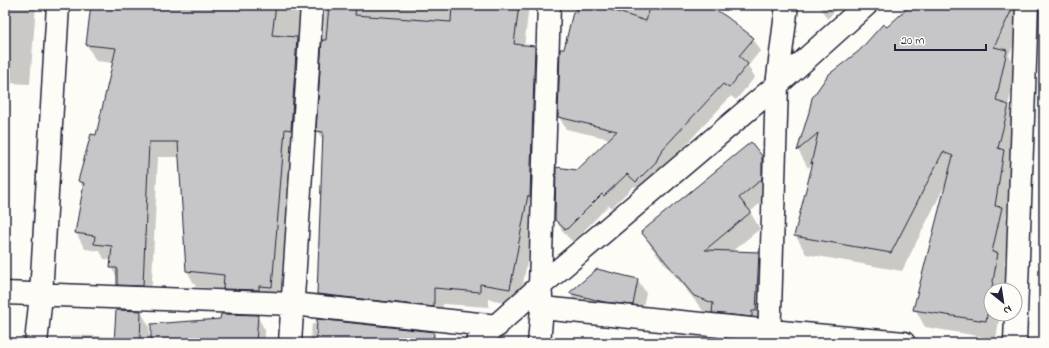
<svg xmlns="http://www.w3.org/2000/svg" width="1049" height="348" font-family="'Indie Flower',sans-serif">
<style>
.shadow{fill:#0003}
.building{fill:#c6c6c8;stroke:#22223b}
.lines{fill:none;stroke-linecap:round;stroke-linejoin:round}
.minor-casing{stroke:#22223b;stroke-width:25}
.minor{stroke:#fdfcf7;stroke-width:22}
</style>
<rect width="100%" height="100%" fill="#fdfcf7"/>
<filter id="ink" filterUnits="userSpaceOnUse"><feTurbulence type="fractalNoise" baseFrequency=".025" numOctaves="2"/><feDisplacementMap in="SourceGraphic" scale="8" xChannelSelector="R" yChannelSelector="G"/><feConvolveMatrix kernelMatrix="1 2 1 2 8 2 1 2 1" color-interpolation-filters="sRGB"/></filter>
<g filter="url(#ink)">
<path class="shadow" d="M5,5H36L30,84L9,83L5,76Z
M92,5H529L524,48L531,166L540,181L537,210L519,305L489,299V307L443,304L442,322L328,310L318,294L324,142L317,131L325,9L322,8L294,145L281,302L233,304L224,289L196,287L187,271L180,157H158L151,301L127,300L118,284V279L111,267V260L104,259L100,251L85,249L76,233L84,189L79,181L97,136L113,63L96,61L87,45Z
M575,5H706L711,8L712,6L753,39L760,51L748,66L755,77L736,100L731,96L668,164L643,194L634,186L611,208L609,205L573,242L563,232L556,220L578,171L610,139L566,129L559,117L560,71Z
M819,5H841L827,19Z
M912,5H1032L1009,55L1017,69L1008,106L1018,124L1009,160L1014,169L1006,217L1011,226L1004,264L1008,271L1005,290H991V314H1000L996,339L925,327L915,309L945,185L902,271L806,254L796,236L813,166L812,164L808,168L798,150L860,51Z
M761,156L771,173L770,195L750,212L760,229L731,252L758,253L768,270L764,327L719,318L705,313L652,248L642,232Z
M598,270L638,280L646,293L640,318L578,307L570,293Z
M141,312L149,326V335H191L257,316L265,330V343H71V335L116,337Z
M312,324L433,333L439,343H310Z"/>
<path class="building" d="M91,5H276L272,35L297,37L291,130L285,129L272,287L259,286V290L223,289L224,275L186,271L178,142H149L143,286L117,285V268H110L112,246L94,244L95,236L75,233L84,183L78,181L91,134L96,135L116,48L86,45Z
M329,5H356L355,15L451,22L452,5H519L514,44L535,46L530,197L528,195L510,289L480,284V292L434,288V307L317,294L323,132L316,131L322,40H326Z
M578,5H596L646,21L651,5H708L727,17L754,38L739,56L748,64L729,88L723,84L661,151L656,162L636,182L627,174L604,196L602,194L566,230L555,220L556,167L577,170L617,131L558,117L560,49H564L573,12L577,13Z
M911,5H1014L994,47L1007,50L996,101L1009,105L998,148L1004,150L995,206L1002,207L992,252L998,253L986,321L913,310L953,156L943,152L891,253L794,236L813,162L811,164L818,133L797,151L809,112L812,98L828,75L859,51L883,24L887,27Z
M751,142L762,156V179L739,198L751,212L705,250L759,252L756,311H752V317L712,313L713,303L694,296L641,232Z
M597,269L638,279L633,305L604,302L569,293Z
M116,310L141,311L140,343H114Z
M221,314L258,315L256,343H151V324L220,319Z
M317,319L434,332L433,343H316Z
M710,338L751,342V343H709Z"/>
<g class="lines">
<g class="minor-casing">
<path id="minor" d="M549,5L540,286L542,308L770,331L904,343
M5,293L293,304L497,326
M36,343L41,295L58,5
M290,343L312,5
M477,343L540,286L777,85L866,5
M539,343L542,308
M769,343L777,85L787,5
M1015,343L1027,5"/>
</g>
<use href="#minor" class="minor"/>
</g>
</g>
<rect width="1049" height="348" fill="none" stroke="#fdfcf7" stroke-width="20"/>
<rect x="10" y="10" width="1029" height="328" fill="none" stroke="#22223b" stroke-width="1.5" filter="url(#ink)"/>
<g transform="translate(1003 302) rotate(150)"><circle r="19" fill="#fdfcf7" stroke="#a5a5ac"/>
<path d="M0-3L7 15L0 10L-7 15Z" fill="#22223b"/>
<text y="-6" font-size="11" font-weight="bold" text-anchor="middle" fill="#22223b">N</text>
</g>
<path d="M895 44v6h91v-6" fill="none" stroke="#22223b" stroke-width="2"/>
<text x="901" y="44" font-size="12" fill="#22223b" stroke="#fdfcf7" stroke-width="3" paint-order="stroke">20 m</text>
</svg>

—————

From the data above, show each line that contains "lines".

.lines{fill:none;stroke-linecap:round;stroke-linejoin:round}
<g class="lines">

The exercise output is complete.